横道にはそれるもの
馬車は「海の潮騒」とドランの二頭立ての中型馬車がニ輛、謎の機械に引かれた勇者パーティーの少し大きめの馬車が一輛である。
旅が長期に渡るため、予備の馬も数頭連れられている。
並びは勇者パーティ、「海の潮騒」、ドランの順で並んでいる。
勇者パーティの御者は魔力持ちがやる必要がある為、ハクとクロクロが交代でやっている。ただしクロクロの場合、精霊王の誰かが操縦レバーに張り付いてるという見た目無人運転だ。
「海の潮騒」のほうは、魔王の馬がピエールだと嫌がるので、魔王とミリの交代になっている。ピエールさんは申し訳無さそうにしていた。
ドランのほうは、時々アオイとかアカネに変わっているようだ。アカネが御者の時は、馬が静かになるのは何故なのか。
クロクロとアオイが並んで歩いていた。いやクロクロは大鎌に乗って移動していた。
馬車の振動が不快とかで、クロクロはあまり馬車に乗らない。
闇精霊王のおかげでクロクロには紫外線(UV)ケアの必要も無いため、大鎌に乗っている方がクロクロはいいらしい。
水の精霊王が冷たい手でクロクロの肩をもんだりマッサージをしている。
風の精霊王は、風を起こしてクロクロ涼ませてる。時々勢い余ってスカートを捲りそうになる度にクロクロに蹴られて吹っ飛んでいっている。
旅を一番快適に過ごしているのは多分クロクロだろう。
「マオって娘の馬に僕が近づくとぉ、後ろ足で蹴られそうになるんだけどぉ、あれは嫌がらせなのかなぁ」
アオイがクロクロに愚痴を言う。
「あれは、ユニ・・・男性と女性で態度が違うのですわ」
クロクロは魔王の馬がユニコーンであることに気づいているらしい。
「えー僕ぅ、美少女なのにぃい?」
アオイがぶーたれる。だってお前男じゃん。
クロクロは大鎌に乗ったまま、スーッと魔王たちの馬車に近づくと、手を伸ばし魔王の馬を撫でる。
魔王の馬は、嬉しそうに嘶いた。
「みなさい。わらわは大丈夫ですわよ?」
「えー贔屓だぁーぶーぶー」
魔王はクロクロの大鎌の下にいる、奇妙な闇精霊を見ていた。
魔王アイは、不可視の精霊を見ることが出来るのだ。凄いぞ魔王。
その奇妙な精霊は、クロクロを四つん這いで乗せたまま、馬車と同じ速度かそれ以上の速度で移動しているのだ、気にするなというのも難しい。
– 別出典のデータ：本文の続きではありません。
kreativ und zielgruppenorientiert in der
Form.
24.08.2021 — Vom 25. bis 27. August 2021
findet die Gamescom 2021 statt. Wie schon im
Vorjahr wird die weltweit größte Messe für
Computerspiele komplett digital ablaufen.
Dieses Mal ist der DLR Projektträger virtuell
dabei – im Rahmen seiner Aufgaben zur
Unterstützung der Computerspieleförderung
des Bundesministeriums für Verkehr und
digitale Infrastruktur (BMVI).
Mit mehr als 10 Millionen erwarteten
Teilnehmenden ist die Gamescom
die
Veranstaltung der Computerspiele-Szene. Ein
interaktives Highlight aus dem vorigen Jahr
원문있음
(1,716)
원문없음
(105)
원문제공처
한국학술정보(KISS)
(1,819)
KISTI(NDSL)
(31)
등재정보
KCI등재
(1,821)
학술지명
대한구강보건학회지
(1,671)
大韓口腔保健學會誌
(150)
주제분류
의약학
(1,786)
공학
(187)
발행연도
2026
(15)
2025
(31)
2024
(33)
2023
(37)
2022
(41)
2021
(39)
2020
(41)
「俺っち見られてるー?美少女に見られちゃってるー?あはーん」
と、闇精霊は何故か悶えている。やっぱり変だこの精霊、魔王はそう思った。
クロクロはうっとおしそうに闇精霊をブーツのかかとでガンガン小突いていた。
途中で、見目麗しい女性だけで構成せれた騎士団の隊列とすれ違った。
みんな死んだ目をしており、くっころーくっころーと言う呪文のようなものをぶつぶつ言っていた。
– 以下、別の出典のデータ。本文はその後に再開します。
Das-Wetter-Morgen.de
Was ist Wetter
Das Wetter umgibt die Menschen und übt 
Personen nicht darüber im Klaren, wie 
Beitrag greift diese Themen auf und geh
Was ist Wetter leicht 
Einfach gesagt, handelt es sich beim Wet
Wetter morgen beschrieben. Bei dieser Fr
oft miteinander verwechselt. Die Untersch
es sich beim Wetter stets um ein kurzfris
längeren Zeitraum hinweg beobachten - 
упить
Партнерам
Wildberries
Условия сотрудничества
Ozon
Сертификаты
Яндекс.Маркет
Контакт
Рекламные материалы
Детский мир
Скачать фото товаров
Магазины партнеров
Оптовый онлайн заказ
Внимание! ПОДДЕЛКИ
せっかくの美人さん達が、いろいろ台無しになっている。
彼女たちはゾンビの行進のように、ラクスの街へ去っていった。
「あれはグリフ辺境伯の姫が率いる白薔薇騎士団でしたわね、ダンジョンに魔物討伐に行ったと聞いてましたが、あの様子は流石にひどいですわね」
クロクロは皇女なだけあって、貴族たちの情報には精通している。
「ほえ?近くにダンジョンあるのぉ!?宝あるかなぁ!宝あるかなぁ!」
途端にアオイが元気になる。あと二度言うなし。
「ダンジョンといえば魔物キル、ザクザク斬っても誰にも迷惑かからないキル」
アカネが追従する。いつものアカネだ。
「ダンジョンか、階層が深ければ良い鉱石が手に入る」
「ダンジョンの中に自生してイール食材に、チョーット興味ありマース」
ドラン、なぜかピエールさんまで追従する。
「・・・ったくしょうが無いなぁ・・・」
ハクは困ったような顔をしていた。
「クロクロ、彼女達が行ったダンジョンの場所が何処かわかるか?」
「多分、ここから東に20キロ位にあるダンジョンですわね。最近魔物が増えたとかで住民が困っていると兄が言ってましたわ」
「了解、なら明日には着くな」
「きゃっほぉおおぅ、お宝お宝」
「キルキルキルキル」
「久々のダンジョンだ、俺様のウォーハンマーの威力見せてやる、ガハハハハハ」
「ワターシの、ダブル包丁でどんな物も料理できマース」
ドランもピエールさんも脳筋っぽい。というかピエールさんも戦闘に参加するのか。
ミリと魔王は突然の展開に目を白黒していた。